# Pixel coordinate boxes
+===+

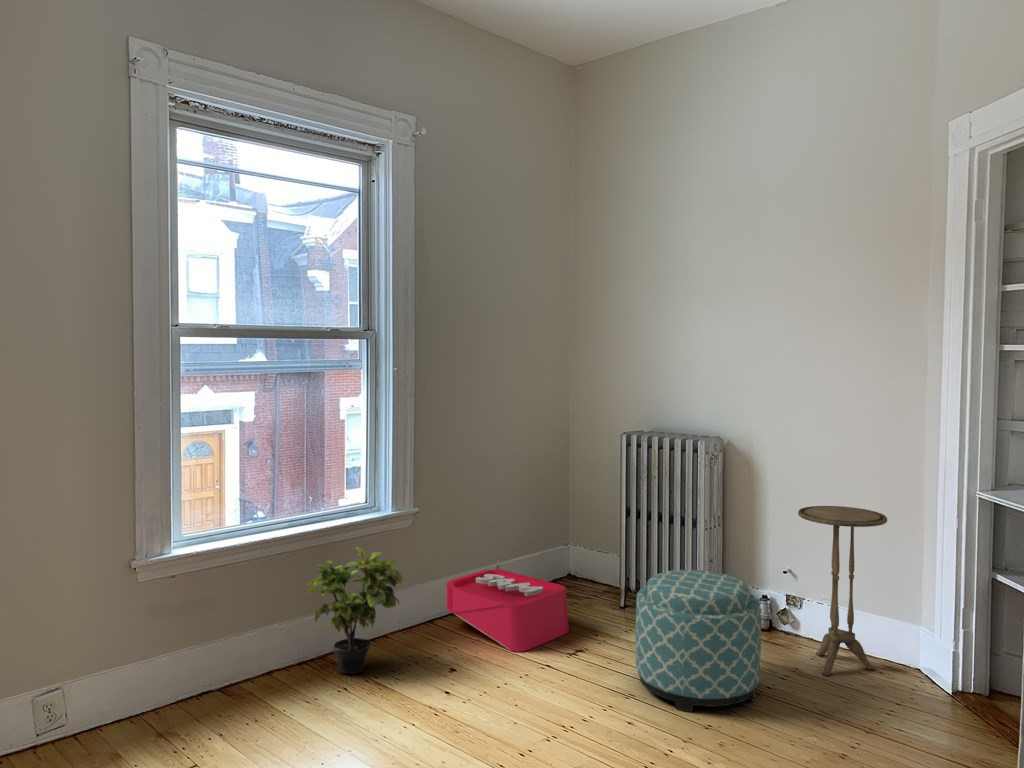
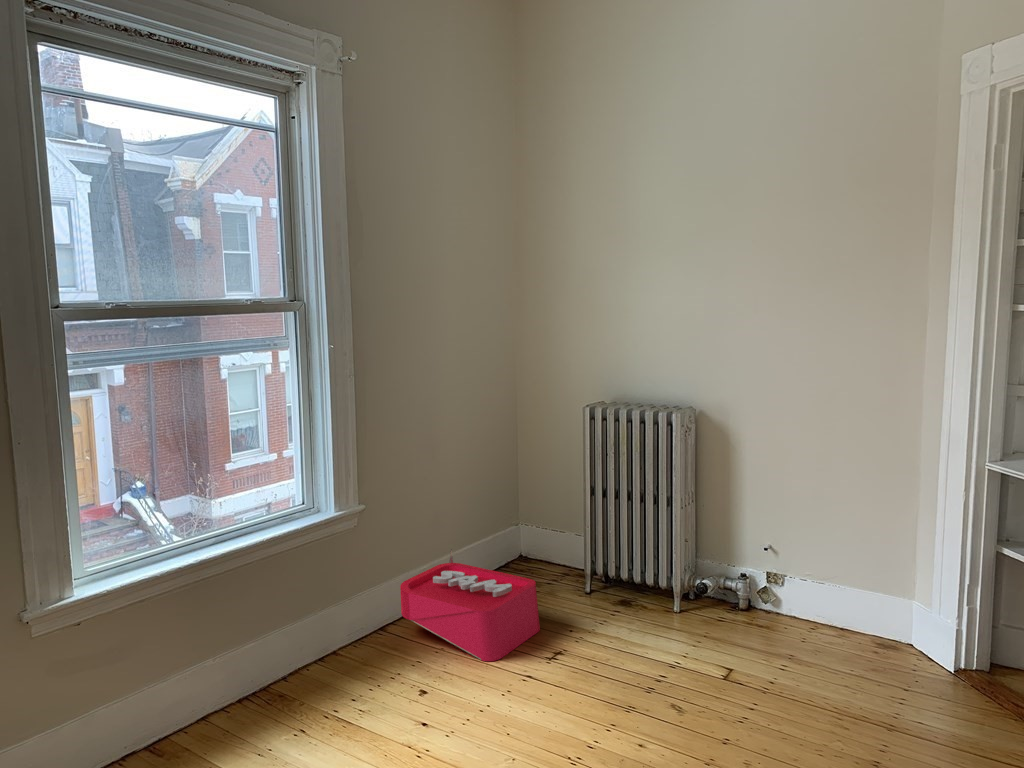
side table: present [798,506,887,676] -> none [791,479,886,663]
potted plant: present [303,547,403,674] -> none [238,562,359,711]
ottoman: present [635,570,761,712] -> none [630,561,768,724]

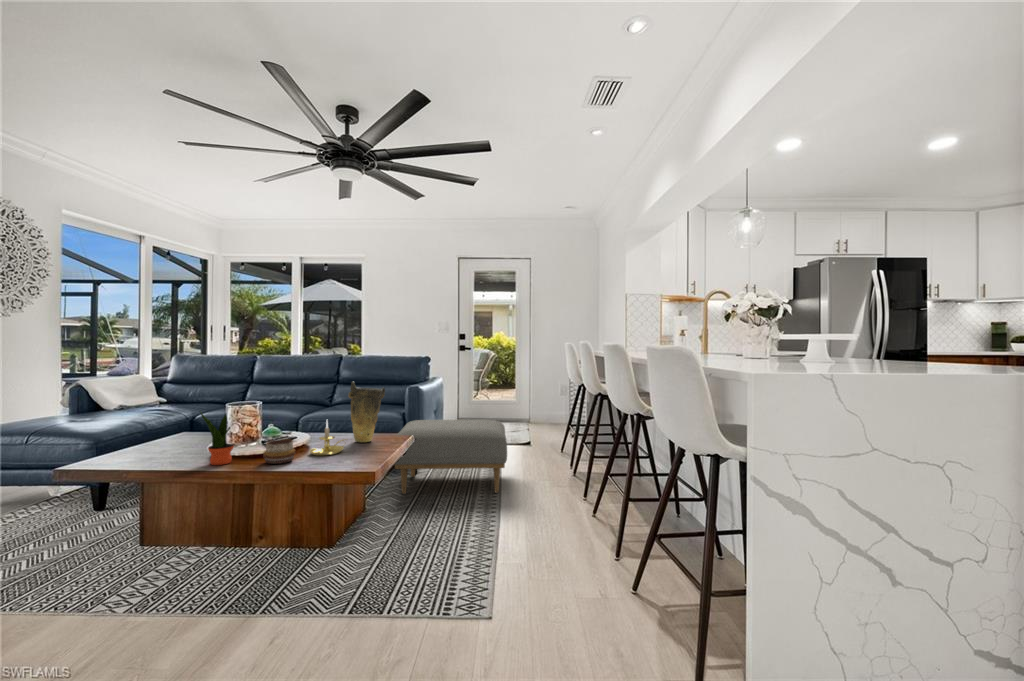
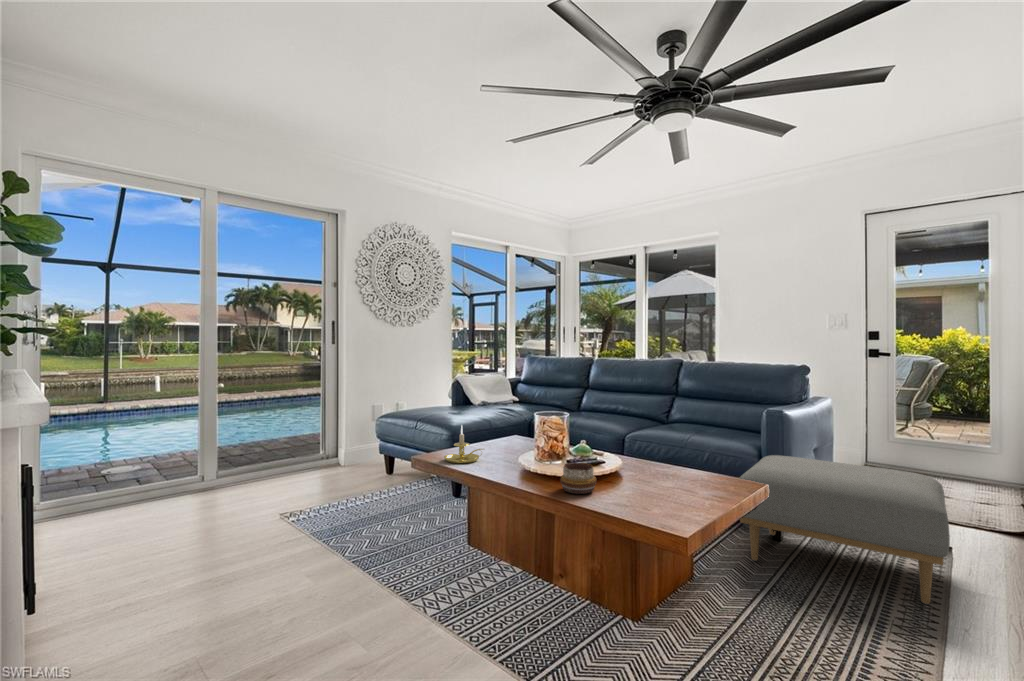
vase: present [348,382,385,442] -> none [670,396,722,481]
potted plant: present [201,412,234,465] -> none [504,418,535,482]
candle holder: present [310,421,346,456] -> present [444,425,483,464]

+===+

Apart from the pictures, return every entry above exactly as given.

# SOLUTION
side table: present [798,506,887,676] -> none [791,479,886,663]
potted plant: present [303,547,403,674] -> none [238,562,359,711]
ottoman: present [635,570,761,712] -> none [630,561,768,724]

vase: present [348,382,385,442] -> none [670,396,722,481]
potted plant: present [201,412,234,465] -> none [504,418,535,482]
candle holder: present [310,421,346,456] -> present [444,425,483,464]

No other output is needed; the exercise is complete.